Boy Scouts Offer Dinner and Brunch Before Each Showboat Performance

boy scouts
Scouts from Vicksburg’s Troop 251 line up to present the colors at the beginning of an Eagle Scout ceremony. Many of the boys will be serving at the spaghetti dinner being offered before the Showboat on Friday and Saturday nights and the brunch for the Sunday matinee. They are from left to right: John Vreeman, Eddie Goodwin, Levi Renzema, Andy Zeeman, Matthew Renzema, Mitchel VanderMeulen, Cole VanderMeulen, Michael Renzema, Charles Brunett, Nick Akins, Anthony Renzema, Jakob Schmidt, Mike Ellard, Luca Cannizzaro, Jonny Gettle, Patrick Wallace.

By Sue Moore

A spaghetti dinner preceding the show has been a part of the Vicksburg Rotary Club’s Showboat performances since the Boy Scouts of Troop 251 began it four years ago. “It’s been a nice collaboration,” said Todd White, the chairperson for the scouts. “Rotary does the theater superbly and we put on a fine dinner with spaghetti and all the fixings. It makes the partnership stronger as we feel Rotary’s values align well with the scouting purposes.”

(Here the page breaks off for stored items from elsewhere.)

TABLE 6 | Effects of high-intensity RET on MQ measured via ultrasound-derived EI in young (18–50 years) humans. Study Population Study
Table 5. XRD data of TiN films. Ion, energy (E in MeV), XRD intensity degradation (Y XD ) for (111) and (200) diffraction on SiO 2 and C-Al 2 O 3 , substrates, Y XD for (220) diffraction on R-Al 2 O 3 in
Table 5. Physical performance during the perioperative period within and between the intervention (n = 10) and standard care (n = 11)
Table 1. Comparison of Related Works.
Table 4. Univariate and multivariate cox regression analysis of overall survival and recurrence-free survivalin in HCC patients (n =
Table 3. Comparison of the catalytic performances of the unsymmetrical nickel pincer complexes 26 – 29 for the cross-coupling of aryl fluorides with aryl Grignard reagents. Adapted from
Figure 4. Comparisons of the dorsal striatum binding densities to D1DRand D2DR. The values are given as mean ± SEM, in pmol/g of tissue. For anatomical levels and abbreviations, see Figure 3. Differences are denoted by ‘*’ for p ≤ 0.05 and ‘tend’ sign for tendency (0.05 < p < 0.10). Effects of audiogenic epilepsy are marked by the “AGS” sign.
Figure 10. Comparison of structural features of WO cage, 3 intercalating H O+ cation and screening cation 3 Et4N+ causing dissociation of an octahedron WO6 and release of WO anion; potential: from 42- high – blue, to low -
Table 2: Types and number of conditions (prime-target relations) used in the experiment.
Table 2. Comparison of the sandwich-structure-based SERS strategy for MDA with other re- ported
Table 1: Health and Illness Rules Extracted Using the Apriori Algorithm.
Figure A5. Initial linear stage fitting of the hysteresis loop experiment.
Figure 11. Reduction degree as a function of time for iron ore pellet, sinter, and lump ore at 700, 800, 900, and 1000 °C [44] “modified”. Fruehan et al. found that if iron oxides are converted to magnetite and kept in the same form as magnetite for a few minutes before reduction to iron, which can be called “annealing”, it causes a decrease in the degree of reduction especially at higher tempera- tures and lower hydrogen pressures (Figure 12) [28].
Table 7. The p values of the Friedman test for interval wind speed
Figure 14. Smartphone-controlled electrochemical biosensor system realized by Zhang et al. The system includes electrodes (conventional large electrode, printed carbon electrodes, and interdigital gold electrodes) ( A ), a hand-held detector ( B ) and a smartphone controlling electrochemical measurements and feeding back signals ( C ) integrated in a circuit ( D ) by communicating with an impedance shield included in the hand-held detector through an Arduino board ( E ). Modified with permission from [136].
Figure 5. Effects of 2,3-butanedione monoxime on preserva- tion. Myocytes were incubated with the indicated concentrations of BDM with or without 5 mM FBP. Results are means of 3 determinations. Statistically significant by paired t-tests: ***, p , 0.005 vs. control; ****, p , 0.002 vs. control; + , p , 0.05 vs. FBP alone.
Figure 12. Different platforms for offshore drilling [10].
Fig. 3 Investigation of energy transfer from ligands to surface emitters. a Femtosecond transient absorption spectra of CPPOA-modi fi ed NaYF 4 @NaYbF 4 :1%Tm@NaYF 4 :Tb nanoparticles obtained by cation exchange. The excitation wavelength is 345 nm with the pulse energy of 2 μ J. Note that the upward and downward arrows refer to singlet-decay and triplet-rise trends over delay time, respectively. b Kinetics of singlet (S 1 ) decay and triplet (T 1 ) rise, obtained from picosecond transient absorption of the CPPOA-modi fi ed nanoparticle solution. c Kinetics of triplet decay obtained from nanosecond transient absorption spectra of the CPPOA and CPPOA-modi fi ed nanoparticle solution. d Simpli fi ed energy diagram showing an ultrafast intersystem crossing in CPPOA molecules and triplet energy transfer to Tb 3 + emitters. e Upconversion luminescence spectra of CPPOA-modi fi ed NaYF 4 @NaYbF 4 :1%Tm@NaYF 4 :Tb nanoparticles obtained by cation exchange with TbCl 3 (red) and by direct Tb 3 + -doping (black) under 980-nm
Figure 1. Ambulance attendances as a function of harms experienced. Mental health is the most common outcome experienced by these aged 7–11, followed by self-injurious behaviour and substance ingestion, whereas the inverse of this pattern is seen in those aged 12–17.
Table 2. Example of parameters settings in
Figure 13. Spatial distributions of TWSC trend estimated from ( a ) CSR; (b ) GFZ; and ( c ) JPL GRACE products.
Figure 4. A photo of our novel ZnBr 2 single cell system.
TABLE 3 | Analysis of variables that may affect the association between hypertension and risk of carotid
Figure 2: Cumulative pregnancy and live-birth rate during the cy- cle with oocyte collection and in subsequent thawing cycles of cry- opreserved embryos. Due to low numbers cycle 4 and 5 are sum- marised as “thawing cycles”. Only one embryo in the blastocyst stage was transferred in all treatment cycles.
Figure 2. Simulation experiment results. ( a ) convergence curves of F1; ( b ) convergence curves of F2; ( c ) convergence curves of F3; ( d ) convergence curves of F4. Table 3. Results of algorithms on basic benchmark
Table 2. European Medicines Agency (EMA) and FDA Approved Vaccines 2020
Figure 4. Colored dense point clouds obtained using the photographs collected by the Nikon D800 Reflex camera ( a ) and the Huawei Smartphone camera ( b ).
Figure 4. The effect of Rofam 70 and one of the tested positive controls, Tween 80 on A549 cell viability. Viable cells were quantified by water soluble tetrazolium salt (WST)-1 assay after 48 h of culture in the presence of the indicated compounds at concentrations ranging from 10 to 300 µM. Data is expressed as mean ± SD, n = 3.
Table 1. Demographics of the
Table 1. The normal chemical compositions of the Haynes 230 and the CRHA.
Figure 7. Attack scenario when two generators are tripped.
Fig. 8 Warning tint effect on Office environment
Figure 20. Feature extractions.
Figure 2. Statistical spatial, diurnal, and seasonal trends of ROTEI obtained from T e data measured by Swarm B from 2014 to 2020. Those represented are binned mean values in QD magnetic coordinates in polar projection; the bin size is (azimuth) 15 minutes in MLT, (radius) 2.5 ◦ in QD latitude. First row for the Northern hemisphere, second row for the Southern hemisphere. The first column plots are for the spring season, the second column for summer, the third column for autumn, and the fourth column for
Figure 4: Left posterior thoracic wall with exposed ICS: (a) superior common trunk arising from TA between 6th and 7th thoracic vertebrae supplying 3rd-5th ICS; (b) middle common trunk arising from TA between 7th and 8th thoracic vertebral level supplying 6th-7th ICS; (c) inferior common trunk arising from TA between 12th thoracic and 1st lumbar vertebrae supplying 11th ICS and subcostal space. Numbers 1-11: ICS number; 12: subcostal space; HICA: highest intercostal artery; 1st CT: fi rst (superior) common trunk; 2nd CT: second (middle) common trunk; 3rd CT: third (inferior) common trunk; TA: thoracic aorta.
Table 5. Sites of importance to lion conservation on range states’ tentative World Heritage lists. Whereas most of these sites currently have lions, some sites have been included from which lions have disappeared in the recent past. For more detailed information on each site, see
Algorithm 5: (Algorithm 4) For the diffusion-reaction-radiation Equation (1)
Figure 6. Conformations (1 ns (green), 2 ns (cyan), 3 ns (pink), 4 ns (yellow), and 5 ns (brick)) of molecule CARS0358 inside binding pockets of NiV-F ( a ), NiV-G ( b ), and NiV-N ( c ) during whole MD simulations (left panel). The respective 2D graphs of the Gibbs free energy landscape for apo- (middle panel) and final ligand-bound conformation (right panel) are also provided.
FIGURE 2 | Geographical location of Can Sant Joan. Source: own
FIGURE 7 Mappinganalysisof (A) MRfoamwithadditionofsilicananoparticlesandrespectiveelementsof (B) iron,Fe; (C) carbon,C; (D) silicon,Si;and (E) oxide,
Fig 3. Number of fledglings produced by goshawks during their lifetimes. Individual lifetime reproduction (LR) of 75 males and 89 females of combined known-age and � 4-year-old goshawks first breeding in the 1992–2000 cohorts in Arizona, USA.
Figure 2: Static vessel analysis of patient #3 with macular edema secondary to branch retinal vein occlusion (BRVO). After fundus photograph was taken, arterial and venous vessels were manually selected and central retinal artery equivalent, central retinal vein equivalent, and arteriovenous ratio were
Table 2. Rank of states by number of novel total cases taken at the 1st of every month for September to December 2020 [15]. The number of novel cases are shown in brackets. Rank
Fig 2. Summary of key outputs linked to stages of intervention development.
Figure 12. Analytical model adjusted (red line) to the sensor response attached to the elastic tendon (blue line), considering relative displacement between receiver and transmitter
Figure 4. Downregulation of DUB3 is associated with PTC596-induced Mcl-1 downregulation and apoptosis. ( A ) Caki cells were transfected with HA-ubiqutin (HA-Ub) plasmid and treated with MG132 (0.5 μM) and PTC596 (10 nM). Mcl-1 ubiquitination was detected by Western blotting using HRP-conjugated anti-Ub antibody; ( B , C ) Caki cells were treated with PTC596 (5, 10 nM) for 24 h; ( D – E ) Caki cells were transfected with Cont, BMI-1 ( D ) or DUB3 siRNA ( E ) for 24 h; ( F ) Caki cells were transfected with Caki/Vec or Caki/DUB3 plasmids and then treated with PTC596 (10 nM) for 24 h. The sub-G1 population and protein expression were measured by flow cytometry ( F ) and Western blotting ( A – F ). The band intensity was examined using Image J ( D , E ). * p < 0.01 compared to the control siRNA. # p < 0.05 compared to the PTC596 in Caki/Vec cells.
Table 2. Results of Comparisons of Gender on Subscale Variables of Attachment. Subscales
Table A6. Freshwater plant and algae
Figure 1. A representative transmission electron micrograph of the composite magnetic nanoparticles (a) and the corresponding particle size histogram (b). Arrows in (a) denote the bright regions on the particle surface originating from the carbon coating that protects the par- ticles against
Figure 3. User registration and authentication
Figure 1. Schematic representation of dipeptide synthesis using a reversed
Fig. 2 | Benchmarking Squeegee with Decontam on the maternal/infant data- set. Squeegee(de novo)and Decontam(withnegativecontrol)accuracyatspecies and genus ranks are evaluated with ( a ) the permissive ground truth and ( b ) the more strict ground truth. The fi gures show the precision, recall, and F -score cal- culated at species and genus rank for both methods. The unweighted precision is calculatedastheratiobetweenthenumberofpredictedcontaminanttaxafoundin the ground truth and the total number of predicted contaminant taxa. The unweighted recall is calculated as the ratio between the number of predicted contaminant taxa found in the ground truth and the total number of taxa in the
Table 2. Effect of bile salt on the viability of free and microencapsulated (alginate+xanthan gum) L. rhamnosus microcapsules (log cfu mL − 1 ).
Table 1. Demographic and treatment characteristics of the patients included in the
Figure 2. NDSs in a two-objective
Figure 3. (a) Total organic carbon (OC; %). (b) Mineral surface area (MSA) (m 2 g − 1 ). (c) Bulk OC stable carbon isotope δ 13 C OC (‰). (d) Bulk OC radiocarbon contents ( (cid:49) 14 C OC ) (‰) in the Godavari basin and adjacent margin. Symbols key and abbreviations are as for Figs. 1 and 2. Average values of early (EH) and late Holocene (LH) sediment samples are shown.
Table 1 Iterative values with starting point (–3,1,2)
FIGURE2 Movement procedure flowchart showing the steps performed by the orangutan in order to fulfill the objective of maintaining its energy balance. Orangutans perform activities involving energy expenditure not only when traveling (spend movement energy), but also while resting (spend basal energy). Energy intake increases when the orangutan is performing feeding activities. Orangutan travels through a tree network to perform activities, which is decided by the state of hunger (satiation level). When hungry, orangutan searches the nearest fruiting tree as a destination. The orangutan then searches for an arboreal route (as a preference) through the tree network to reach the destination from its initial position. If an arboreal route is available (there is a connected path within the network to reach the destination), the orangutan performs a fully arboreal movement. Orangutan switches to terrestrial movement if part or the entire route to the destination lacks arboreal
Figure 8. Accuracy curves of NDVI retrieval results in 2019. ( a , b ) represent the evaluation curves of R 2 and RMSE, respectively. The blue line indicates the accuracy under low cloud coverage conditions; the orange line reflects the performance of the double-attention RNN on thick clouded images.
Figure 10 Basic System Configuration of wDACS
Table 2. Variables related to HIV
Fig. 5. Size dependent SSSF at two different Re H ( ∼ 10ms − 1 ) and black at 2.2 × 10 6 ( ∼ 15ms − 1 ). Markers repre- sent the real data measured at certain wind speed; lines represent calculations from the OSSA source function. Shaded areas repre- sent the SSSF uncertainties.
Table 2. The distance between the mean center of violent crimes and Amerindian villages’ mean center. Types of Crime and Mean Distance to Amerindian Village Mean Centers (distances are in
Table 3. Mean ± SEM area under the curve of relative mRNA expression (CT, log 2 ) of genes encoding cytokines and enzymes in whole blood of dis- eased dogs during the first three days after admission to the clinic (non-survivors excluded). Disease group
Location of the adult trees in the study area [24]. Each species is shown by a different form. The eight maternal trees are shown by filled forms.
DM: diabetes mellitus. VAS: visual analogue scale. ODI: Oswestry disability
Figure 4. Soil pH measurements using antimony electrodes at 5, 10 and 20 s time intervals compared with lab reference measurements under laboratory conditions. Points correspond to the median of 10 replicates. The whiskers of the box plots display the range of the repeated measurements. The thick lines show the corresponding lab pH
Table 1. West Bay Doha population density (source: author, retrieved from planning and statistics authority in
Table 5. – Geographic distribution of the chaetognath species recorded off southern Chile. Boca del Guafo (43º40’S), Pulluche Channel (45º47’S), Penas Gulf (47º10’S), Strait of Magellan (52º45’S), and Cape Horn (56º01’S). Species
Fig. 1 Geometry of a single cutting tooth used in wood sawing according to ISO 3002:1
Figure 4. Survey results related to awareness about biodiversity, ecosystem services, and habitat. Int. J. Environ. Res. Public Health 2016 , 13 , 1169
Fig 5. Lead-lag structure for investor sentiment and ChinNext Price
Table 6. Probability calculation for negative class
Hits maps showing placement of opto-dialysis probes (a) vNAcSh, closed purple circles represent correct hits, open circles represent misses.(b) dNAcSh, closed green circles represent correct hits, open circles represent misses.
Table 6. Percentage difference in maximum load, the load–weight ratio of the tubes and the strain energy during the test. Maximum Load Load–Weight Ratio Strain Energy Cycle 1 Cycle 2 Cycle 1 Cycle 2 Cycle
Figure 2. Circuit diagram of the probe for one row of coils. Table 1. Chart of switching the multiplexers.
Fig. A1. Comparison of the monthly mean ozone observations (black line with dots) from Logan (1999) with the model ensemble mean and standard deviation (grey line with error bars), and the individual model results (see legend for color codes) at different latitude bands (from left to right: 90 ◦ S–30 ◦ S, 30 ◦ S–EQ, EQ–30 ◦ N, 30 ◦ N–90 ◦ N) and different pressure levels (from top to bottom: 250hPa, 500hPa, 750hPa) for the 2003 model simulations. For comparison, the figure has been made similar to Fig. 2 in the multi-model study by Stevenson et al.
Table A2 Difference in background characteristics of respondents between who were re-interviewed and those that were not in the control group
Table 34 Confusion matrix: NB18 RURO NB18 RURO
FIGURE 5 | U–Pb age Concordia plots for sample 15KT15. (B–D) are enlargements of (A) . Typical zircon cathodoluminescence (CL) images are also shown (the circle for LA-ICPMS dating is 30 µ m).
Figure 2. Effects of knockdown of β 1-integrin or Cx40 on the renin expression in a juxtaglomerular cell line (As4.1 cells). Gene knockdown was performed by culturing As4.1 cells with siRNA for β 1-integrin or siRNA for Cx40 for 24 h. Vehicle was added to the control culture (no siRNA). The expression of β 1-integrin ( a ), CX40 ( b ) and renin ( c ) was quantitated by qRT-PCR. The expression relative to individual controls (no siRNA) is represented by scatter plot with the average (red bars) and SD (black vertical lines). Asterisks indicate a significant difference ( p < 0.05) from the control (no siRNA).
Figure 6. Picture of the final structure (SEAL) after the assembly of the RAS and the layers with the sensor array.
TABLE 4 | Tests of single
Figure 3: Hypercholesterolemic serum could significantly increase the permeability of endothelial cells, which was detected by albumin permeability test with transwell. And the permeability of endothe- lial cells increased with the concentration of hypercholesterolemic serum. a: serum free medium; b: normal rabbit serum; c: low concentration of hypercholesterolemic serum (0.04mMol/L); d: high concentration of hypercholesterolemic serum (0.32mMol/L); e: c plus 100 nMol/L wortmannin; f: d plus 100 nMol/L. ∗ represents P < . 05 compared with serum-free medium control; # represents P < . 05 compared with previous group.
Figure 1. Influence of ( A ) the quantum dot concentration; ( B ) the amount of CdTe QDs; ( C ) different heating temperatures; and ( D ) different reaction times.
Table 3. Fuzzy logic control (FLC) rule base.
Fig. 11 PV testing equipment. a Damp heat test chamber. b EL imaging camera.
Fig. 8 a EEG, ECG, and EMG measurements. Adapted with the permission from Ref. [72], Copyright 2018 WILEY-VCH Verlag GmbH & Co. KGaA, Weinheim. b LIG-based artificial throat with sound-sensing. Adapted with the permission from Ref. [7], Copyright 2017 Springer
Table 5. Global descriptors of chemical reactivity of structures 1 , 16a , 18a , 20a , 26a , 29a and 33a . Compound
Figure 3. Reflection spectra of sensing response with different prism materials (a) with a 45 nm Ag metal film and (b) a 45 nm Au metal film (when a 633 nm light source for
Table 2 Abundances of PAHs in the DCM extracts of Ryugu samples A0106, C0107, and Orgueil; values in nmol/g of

For the second year in a row, a brunch will be offered on Sunday, March 4 for the matinee presentation of the Showboat. Tickets for the dinner and brunch are the same price at $8 for adults, $5 for children 10 and under and $25 for a family. Doors open at the high school cafeteria at 5 p.m. on March 2 and 3 with serving taking place until curtain time at 7 p.m. The Sunday brunch on March 4 begins at noon and ends at 2 p.m., when the show gets underway.

Previous to the scouts’ offering the dinner in the high school cafeteria before curtain time, the troop offered dinner for the public. It was held at the United Methodist Church in Vicksburg as a fundraiser on the same weekend. “Coming together to stage the dinner and show at the high school just seemed like it would be a win-win for everybody,” White said.

There will also be a silent auction chaired by Jessica Hawkins with some unusual donations. One is a free driver training session for a student. Another is a guided fishing trip to Lake Michigan. The scouts are constructing cornhole stands and selling them in the silent auction along with bean bags made by Valerie Tassell.

Money from the scouts’ fundraisers go toward the cost of the boys’ camping experiences in a 60/40 split. The 40 percent goes to rebuilding expendable camping supplies according to White. Each scout is encouraged to put in extra hours to work toward the amount it costs to go to camp, which is $375 per person. Each scout has an account that tracks volunteer hours, worth $1 for each hour the scout participates in an activity.

Troop 251 is fortunate to have a scout cabin on Barton Lake, built in the 1940s by Rotarians and other volunteers. Its roof was leaking badly in recent years and destroyed much of the camping gear stored there. Through generous private donations, the roof has been repaired and the inside restored, White said.

The menu for the spaghetti dinner includes green beans, salad, garlic bread, beverages, cupcakes and of course the requisite spaghetti. It is prepared by head chefs Jim Butler and Ken Heikes, long-time scoutmasters from the troop. The brunch offers scrambled eggs, sausage, garlic bread, green beans, finger sandwiches, beverages and cupcakes donated by Molly Morgan.

Tickets may be purchased in advance from the scout troop members or at the door of the cafeteria.